### ACTION ITEM A
In the forum thread about menstrual changes and thyroid disease, on what date is the first poster's thyroid surgery scheduled?
### ACTION ITEM B
Translate this sentence from the forum thread about menstrual changes and thyroid disease into Spanish: "Any changes with your menstrual cycles with thyroid disease?"
### ACTION ITEM C
Continue the forum thread about menstrual changes and thyroid disease from its last reply onward.

START EXCERPTED PASSAGE

# Women only question - Menstrual related...



## Christi

Okay....I really have debated over asking but I'm not finding any answers trying to Google....so.....ewwww....here it goes:

Any changes with your menstrual cycles with thyroid disease? I am having a mini-period two weeks after my main cycle...and have been since August. This time....it is an extremely dark brown and disturbing. I also recently got over a yeast infection in which offer the course of those 2 weeks...was On two-2 day doses of a script my doctor ordered, 7 days on Monistat....and then a few days later...a one day dose of Monistat. I am hoping that this is related to my thyroid since they are operating on October 27th to remove the right side...and the thought of dealing separately with the other end...does not excite me....


----------



## joplin1975

Can't give ya the answer you are looking for, I assume, because I'm still on BC so my cycles aren't really natural and haven't been for a loooooooooong time (we're a child-free-by-choice couple).

END EXCERPTED PASSAGE
START EXERCISE DATA

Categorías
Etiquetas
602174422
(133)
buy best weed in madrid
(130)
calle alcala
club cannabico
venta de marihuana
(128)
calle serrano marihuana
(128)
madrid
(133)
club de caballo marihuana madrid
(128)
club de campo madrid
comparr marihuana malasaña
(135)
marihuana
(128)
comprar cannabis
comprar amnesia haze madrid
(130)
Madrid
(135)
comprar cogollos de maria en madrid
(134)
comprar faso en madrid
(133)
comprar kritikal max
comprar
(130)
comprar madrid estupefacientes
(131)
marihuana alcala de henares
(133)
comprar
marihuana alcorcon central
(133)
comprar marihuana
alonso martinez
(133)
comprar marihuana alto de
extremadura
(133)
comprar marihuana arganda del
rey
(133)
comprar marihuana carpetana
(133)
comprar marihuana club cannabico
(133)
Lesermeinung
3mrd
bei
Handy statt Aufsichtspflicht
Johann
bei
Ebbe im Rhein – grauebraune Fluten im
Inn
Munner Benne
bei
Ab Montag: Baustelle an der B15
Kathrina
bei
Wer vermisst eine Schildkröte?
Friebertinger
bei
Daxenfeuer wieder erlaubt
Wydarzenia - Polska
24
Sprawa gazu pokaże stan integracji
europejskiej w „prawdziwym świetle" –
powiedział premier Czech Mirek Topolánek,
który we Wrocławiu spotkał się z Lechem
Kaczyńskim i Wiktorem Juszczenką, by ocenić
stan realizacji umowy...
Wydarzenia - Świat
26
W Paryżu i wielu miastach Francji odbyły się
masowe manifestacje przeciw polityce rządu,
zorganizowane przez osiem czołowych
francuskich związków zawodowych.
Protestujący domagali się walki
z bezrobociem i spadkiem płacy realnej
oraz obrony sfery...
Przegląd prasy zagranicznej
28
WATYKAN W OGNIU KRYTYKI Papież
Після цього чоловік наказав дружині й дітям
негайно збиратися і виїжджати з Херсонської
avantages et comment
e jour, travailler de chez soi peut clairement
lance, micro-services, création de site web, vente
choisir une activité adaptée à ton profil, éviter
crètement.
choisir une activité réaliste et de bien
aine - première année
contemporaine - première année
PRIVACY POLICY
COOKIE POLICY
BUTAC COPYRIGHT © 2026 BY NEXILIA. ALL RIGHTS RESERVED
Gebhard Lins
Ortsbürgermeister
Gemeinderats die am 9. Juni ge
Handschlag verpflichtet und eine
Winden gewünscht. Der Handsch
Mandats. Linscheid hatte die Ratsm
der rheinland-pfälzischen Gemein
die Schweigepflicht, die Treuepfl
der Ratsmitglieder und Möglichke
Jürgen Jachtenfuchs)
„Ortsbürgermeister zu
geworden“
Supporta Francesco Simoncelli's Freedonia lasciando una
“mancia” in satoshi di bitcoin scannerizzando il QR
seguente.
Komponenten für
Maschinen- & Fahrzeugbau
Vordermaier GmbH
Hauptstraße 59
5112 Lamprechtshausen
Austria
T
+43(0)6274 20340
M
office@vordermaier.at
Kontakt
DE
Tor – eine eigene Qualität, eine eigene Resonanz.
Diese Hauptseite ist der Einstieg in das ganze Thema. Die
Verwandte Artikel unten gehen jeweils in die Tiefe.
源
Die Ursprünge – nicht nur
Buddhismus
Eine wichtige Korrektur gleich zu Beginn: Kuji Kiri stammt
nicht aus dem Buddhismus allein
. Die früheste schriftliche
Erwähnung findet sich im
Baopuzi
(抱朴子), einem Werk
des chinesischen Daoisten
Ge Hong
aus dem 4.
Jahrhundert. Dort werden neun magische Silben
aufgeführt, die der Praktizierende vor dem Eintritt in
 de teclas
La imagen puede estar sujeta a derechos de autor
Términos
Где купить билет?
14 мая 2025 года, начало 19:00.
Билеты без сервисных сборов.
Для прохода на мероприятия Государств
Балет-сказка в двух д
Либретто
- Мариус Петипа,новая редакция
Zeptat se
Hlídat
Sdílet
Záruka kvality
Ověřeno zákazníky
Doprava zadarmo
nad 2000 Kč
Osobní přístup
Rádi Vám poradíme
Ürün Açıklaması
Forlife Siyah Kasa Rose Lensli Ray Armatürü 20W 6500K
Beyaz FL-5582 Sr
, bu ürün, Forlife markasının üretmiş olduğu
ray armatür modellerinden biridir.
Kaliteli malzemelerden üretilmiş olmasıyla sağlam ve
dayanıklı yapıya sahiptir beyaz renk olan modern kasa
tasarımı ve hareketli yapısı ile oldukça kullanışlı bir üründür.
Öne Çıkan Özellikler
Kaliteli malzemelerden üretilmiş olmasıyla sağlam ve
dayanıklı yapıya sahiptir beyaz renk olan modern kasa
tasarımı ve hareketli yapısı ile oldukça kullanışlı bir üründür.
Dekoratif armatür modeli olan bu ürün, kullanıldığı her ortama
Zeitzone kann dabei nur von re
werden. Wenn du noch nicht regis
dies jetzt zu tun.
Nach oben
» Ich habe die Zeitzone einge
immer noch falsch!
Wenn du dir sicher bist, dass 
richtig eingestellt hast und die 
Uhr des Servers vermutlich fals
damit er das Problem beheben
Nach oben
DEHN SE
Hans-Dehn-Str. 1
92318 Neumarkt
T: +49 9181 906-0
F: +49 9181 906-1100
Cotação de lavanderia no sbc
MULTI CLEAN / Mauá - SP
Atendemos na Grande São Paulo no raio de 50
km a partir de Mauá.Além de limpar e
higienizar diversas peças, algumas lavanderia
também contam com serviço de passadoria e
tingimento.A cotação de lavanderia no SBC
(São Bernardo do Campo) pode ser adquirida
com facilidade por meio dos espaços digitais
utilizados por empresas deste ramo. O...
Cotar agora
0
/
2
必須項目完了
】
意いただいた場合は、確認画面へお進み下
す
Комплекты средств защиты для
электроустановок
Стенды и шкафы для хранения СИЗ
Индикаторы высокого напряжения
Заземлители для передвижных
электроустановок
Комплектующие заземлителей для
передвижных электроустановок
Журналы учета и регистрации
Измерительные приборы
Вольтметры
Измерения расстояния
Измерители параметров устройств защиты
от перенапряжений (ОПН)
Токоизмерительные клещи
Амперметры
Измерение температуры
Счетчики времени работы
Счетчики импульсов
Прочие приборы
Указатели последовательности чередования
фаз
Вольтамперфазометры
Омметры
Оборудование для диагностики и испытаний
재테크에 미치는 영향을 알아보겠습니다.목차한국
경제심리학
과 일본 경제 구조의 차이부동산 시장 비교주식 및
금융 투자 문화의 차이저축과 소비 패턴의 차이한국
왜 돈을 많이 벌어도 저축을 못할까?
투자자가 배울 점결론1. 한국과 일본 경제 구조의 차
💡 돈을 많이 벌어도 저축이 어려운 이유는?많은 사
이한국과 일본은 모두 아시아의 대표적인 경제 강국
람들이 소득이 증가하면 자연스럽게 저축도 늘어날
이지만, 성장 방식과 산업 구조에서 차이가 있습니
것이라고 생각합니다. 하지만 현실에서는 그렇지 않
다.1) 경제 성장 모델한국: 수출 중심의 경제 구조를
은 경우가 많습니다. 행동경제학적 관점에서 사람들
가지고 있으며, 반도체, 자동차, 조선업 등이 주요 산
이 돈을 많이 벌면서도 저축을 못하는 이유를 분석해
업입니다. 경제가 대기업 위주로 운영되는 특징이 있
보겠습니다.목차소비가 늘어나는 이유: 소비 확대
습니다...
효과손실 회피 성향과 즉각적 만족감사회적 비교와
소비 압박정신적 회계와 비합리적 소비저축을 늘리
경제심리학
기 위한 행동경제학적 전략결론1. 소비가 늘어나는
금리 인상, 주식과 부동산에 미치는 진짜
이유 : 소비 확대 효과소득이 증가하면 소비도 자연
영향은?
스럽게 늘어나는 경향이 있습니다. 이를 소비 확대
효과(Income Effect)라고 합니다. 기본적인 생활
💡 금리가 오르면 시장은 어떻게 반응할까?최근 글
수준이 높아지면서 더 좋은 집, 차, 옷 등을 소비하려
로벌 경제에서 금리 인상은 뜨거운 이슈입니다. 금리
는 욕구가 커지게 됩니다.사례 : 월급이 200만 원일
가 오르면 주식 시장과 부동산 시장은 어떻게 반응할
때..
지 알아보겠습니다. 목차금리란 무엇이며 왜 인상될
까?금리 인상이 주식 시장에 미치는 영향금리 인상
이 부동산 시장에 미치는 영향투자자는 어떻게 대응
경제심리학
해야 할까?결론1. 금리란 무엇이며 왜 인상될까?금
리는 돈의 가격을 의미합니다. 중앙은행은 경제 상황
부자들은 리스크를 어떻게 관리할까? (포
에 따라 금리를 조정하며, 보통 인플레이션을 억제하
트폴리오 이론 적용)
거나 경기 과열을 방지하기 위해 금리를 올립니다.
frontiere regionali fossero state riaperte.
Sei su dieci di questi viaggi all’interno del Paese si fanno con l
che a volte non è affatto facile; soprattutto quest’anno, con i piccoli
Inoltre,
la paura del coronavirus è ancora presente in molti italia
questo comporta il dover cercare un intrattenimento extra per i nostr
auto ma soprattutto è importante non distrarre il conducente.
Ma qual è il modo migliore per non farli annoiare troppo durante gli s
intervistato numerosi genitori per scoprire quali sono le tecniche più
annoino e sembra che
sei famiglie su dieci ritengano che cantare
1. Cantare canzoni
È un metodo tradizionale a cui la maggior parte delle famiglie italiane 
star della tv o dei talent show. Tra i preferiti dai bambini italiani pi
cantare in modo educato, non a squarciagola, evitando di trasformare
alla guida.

END EXERCISE DATA

### FINAL ANSWER A
October 27th.

### FINAL ANSWER B
¿Algún cambio en sus ciclos menstruales con la enfermedad tiroidea?

### FINAL ANSWER C
BUT, I can tell you that I had my TT on a Monday, with my period to due that week on a Thursday and I did not have one. Assumed it was just a hormonal flux thing...

The following month, I also did not have one, but can confirm I was not and am not pregnant (thankyousweetbabyjesus), since I also had my RAI that week and had three blood tests to confirm my barren womb status pre-RAI.

And, coincidentally, I'm due for my period this week, but have had nothing yet. Weird, but as long as I'm not knocked up, I'm not complaining.


----------



## Christi

Giggle....well....with 4 children bearing my name, attitude and bubble butt....I am grateful I'm not preggo....but dang, I don't enjoy the every two week visitor. :0)


----------



## Octavia

Christi, I think your female problems may be related to your thyroid problems, but of course, none of us can say for sure. Ever since I had my thyroid removed earlier this year, my cycles have been every 15 to 20 days. It's very frustrating, and I'm hoping it corrects itself soon.


----------



## skimordiegirl

Yes, I am going through this too... since June actually. I will get a period and then go off and within a week back on. It's been frustrating!!! No answers really. The Dr. said I have a cyst on my ovary, but I don't think it's from that.


----------



## rockabette

Hello....

Well I was hyper with a toxic nodule (plus papillary carcinoma), AF was every 26 days without fail and lasted 3-5 days and was always light - heavy - light. I did have spotting after ovulation every month that would last until AF arrived. TSH was at 0.03.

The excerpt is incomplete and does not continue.